Europarecht

Teilverpflichtungsklage in Form der Versagungsgegenklage

Aktenzeichen  W 8 K 20.201

Datum:
12.10.2020
Rechtsgebiet:
Fundstelle:
BeckRS – 2020, 30664
Gerichtsart:
VG
Gerichtsort:
Würzburg
Rechtsweg:
Verwaltungsgerichtsbarkeit
Normen:
VwGO 113 Abs. 5, § 114 S. 2
ViehVerkV § 25 Abs. 3, § 42
VO (EU) Nr. 1307/2013 Art.26
VO (EU) Nr. 1306/2013 Art.39
RL 2008/71/EG
ZPO § 708, § 711

 

Leitsatz

Tenor

I. Die Klage wird abgewiesen.
II. Der Kläger hat die Kosten des Verfahrens zu tragen.
III. Das Urteil ist wegen der Kosten vorläufig vollstreckbar. Der Kläger kann die Vollstreckung durch Sicherheitsleistung in Höhe des zu vollstreckenden Betrages abwenden, wenn nicht der Beklagte vorher in gleicher Höhe Sicherheit leistet.

Gründe

Die zulässige Klage ist unbegründet, da der Bescheid des Amtes für Ernährung, Landwirtschaft und Forsten (AELF) vom 10. Dezember 2019 rechtmäßig ist und den Kläger nicht in seinen Rechten verletzt.

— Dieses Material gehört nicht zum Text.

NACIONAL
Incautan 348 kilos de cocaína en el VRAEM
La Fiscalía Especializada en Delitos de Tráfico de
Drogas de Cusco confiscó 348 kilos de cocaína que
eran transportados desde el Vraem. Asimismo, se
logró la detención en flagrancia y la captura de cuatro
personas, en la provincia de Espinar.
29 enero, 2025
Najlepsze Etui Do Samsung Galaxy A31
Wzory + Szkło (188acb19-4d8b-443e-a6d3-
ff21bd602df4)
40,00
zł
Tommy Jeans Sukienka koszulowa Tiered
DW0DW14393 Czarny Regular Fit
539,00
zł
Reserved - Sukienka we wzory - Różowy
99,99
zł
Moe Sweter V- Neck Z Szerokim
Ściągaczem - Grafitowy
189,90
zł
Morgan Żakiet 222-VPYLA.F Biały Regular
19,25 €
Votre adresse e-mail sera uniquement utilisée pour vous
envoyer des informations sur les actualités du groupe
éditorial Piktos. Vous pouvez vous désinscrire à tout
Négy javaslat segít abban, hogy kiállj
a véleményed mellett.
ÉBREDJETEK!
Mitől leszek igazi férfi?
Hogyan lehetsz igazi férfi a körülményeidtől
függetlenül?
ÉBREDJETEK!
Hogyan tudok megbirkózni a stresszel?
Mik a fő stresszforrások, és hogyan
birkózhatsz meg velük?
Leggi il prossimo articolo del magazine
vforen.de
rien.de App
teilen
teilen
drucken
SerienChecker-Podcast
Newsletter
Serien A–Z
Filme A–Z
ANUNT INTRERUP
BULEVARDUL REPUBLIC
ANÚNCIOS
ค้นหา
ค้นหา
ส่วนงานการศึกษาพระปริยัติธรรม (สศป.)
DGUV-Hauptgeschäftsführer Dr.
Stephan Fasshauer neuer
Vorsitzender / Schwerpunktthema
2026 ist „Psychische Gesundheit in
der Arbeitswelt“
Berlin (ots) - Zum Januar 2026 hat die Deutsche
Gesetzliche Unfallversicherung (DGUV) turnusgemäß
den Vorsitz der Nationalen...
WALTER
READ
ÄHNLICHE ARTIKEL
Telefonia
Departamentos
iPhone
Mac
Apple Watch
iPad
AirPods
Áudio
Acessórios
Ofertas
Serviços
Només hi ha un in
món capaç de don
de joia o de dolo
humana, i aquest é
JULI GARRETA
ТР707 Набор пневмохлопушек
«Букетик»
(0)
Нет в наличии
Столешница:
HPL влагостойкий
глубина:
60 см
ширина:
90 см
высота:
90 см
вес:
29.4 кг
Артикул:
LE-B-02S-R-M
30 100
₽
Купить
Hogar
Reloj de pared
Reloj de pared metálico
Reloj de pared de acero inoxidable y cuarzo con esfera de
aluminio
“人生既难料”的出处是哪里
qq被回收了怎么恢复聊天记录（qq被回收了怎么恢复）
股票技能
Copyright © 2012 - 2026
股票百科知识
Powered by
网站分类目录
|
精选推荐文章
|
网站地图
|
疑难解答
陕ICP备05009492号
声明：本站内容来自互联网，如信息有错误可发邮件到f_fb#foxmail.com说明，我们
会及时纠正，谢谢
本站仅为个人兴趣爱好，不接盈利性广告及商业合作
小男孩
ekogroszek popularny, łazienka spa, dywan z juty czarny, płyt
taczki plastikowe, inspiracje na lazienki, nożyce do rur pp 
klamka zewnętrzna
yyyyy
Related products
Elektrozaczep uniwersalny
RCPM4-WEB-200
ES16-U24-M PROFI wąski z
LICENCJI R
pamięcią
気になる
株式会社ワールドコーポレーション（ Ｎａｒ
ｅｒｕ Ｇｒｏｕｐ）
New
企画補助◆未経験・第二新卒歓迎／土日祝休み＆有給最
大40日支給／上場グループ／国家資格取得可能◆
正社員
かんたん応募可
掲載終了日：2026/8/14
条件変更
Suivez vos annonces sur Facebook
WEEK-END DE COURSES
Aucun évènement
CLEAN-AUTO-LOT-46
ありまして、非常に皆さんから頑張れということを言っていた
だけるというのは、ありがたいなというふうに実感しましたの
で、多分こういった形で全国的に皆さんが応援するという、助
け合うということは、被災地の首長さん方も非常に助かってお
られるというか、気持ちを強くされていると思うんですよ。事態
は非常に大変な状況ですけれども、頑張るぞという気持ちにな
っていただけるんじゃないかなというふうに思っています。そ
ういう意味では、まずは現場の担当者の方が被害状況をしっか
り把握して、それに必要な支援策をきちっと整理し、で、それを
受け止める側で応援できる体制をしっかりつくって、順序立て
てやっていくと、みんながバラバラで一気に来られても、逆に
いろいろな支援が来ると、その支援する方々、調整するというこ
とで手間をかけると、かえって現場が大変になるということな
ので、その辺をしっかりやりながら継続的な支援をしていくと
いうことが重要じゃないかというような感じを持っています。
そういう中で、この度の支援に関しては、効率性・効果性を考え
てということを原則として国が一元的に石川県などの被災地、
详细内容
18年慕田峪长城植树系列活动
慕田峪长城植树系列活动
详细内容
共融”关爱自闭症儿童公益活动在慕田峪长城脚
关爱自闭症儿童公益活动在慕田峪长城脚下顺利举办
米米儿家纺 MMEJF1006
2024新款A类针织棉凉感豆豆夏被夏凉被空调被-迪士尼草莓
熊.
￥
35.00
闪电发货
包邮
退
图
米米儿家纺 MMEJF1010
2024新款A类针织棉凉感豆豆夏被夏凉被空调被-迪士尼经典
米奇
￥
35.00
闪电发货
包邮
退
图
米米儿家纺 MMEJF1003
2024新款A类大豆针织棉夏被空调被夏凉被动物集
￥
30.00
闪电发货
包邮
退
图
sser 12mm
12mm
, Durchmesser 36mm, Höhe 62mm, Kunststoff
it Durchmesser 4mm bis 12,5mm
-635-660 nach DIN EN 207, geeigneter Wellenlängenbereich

Der Kläger hat keinen über die gekürzten Direktzahlungen hinaus bestehenden Anspruch auf weitere Zahlungen (§ 113 Abs. 1 Satz 1 und 5 Satz 1 VwGO). Die streitgegenständliche Kürzung ist dem Grunde und der Höhe nach gerichtlich nicht zu beanstanden.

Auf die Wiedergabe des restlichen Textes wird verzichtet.